WHAT THE EXERCISE ASKS - Below are some entries. Transcribe the lines from the one holding "Товари та послуги" to the one holding "Unternehmenskultur.", inclusive, but not the pictures among them.
(EXERCISE DATA begins)
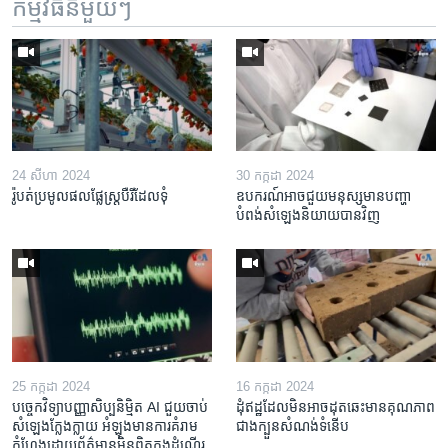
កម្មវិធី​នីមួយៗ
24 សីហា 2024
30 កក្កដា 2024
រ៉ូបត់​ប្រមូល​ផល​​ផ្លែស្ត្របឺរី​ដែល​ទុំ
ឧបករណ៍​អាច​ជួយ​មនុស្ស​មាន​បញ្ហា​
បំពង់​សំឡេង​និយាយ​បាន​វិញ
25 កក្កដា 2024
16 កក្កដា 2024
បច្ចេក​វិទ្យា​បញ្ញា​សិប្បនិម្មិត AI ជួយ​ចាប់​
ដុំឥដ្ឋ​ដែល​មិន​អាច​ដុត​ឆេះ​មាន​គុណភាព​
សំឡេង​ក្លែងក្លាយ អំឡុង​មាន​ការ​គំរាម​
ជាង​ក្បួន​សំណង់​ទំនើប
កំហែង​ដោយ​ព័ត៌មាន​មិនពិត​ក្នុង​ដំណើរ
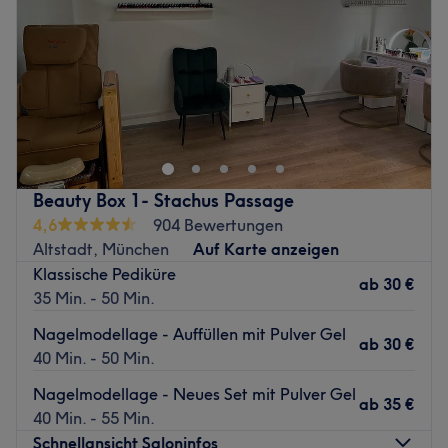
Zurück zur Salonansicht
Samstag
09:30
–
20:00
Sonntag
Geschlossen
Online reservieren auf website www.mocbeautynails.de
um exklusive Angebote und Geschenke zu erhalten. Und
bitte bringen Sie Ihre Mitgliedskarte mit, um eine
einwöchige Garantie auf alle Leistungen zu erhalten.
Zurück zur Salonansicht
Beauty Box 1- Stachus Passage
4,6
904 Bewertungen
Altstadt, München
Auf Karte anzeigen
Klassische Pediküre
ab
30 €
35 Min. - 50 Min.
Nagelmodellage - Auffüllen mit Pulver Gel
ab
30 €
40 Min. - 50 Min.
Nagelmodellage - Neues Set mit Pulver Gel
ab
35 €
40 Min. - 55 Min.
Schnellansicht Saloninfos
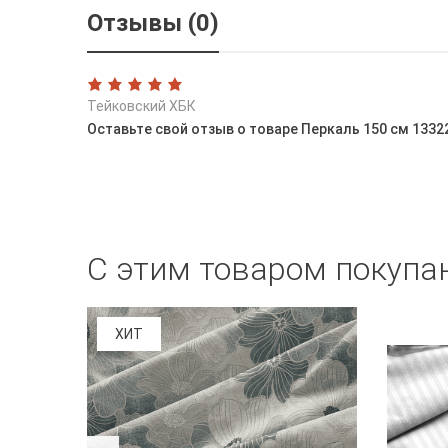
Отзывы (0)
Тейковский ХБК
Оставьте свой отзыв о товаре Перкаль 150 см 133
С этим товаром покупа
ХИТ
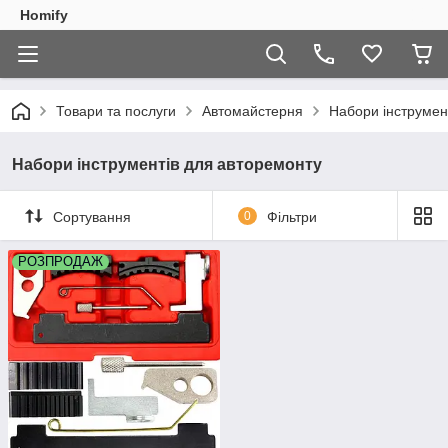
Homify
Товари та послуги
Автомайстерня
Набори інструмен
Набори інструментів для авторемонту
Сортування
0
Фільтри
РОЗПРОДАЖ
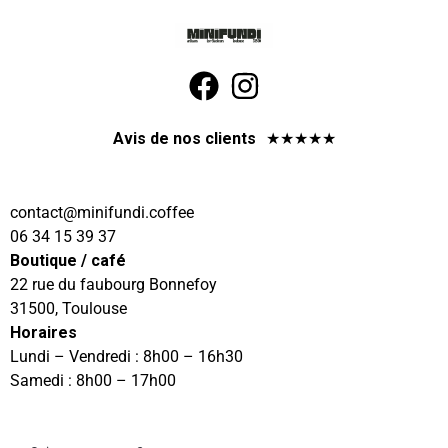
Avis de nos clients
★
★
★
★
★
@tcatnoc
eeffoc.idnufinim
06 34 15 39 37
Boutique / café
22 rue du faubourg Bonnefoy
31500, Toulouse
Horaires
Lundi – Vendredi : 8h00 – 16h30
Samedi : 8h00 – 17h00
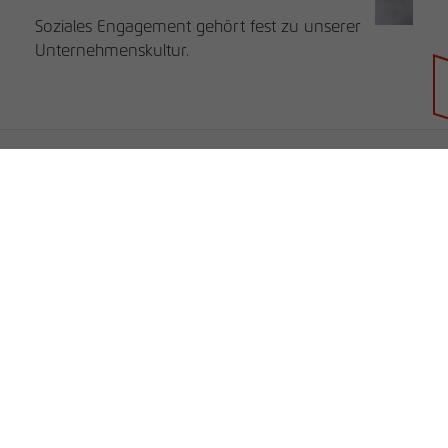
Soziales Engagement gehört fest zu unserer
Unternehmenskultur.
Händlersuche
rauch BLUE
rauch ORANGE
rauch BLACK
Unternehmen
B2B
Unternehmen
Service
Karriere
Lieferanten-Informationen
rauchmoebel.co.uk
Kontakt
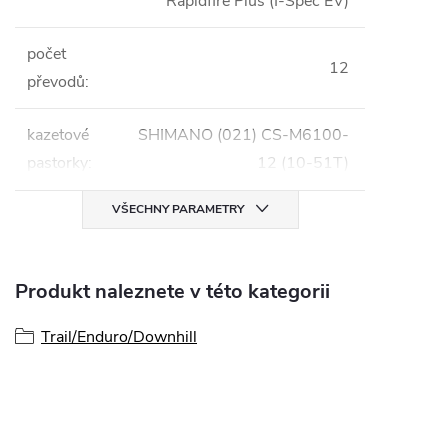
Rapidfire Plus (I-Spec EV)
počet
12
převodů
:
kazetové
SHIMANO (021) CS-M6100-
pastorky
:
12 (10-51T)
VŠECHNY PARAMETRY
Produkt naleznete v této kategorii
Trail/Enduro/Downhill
(EXERCISE DATA ends)
(EXERCISE DATA begins)
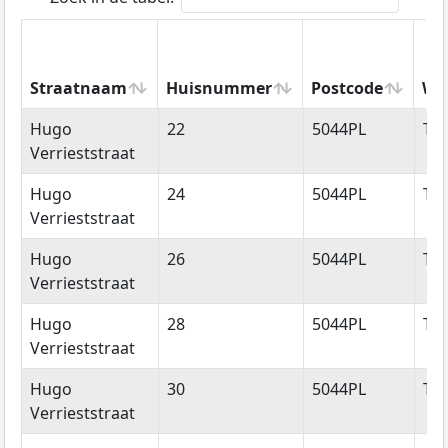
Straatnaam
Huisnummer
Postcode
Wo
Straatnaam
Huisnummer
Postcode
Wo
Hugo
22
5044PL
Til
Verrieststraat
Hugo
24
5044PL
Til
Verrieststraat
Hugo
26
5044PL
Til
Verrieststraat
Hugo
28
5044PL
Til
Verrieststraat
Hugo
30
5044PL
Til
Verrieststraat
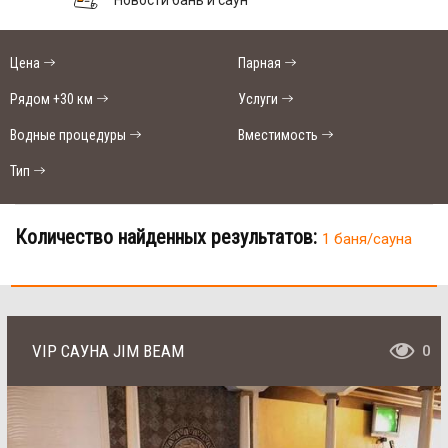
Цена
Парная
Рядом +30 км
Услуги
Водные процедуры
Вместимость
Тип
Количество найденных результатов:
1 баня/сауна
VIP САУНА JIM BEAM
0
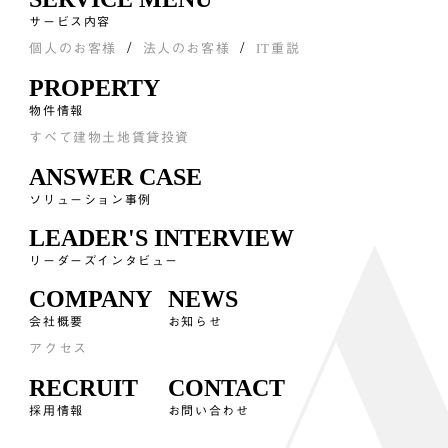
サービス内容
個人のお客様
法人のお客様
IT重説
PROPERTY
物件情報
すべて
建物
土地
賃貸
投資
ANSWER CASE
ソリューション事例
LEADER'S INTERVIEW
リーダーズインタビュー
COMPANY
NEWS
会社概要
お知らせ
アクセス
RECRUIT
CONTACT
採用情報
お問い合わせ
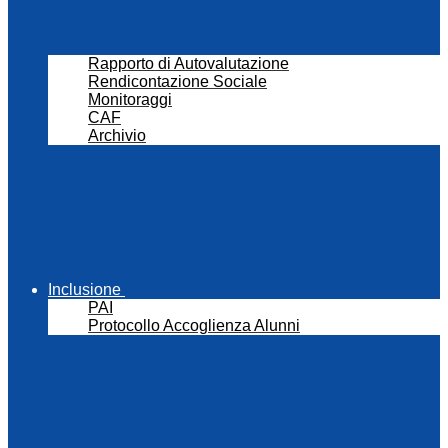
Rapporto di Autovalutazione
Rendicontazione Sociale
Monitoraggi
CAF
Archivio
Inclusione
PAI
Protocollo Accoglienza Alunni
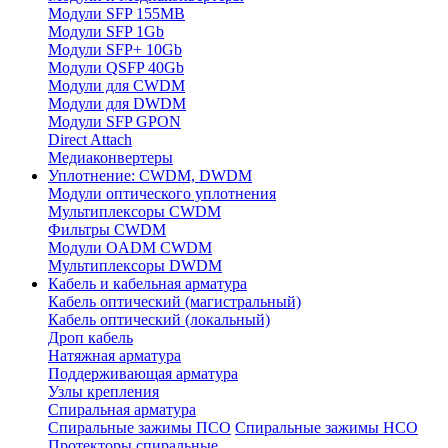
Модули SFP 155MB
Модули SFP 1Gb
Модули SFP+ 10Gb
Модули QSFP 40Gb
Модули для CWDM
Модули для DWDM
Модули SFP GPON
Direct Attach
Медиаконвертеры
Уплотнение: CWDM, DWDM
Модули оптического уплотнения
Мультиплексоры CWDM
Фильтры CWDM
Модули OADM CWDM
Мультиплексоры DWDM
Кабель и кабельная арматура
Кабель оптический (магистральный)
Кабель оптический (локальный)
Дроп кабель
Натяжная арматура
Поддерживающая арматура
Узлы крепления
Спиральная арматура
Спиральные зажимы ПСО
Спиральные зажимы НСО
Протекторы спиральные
(EXERCISE DATA ends)
RESPONSE TO THIS EXERCISE -
Товари та послуги
Автомайстерня
Набори інструмен
Набори інструментів для авторемонту
Сортування
0
Фільтри
РОЗПРОДАЖ
Avis de nos clients
★
★
★
★
★
@tcatnoc
eeffoc.idnufinim
06 34 15 39 37
Boutique / café
22 rue du faubourg Bonnefoy
31500, Toulouse
Horaires
Lundi – Vendredi : 8h00 – 16h30
Samedi : 8h00 – 17h00
Soziales Engagement gehört fest zu unserer
Unternehmenskultur.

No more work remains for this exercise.